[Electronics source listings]

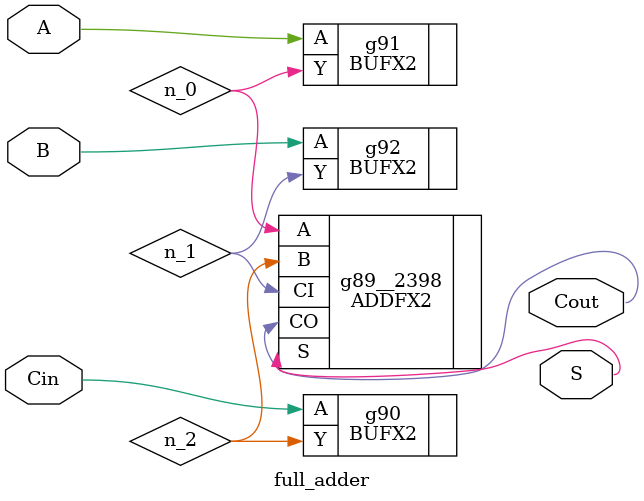
<source format=v>


// Verification Directory fv/full_adder 

module full_adder(A, B, Cin, S, Cout);
  input A, B, Cin;
  output S, Cout;
  wire A, B, Cin;
  wire S, Cout;
  wire n_0, n_1, n_2;
  ADDFX2 g89__2398(.A (n_0), .B (n_2), .CI (n_1), .CO (Cout), .S (S));
  BUFX2 g90(.A (Cin), .Y (n_2));
  BUFX2 g92(.A (B), .Y (n_1));
  BUFX2 g91(.A (A), .Y (n_0));
endmodule


</source>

§ **TASK TO COMPLETE**: Taking the entries above, write out exactly each line from the one holding "module full_adder(A, B, Cin, S, Cout);" to the one holding "BUFX2 g92(.A (B), .Y (n_1));", both included, and stop there.

§ **SOLUTION TO THE EXERCISE**:
module full_adder(A, B, Cin, S, Cout);
  input A, B, Cin;
  output S, Cout;
  wire A, B, Cin;
  wire S, Cout;
  wire n_0, n_1, n_2;
  ADDFX2 g89__2398(.A (n_0), .B (n_2), .CI (n_1), .CO (Cout), .S (S));
  BUFX2 g90(.A (Cin), .Y (n_2));
  BUFX2 g92(.A (B), .Y (n_1));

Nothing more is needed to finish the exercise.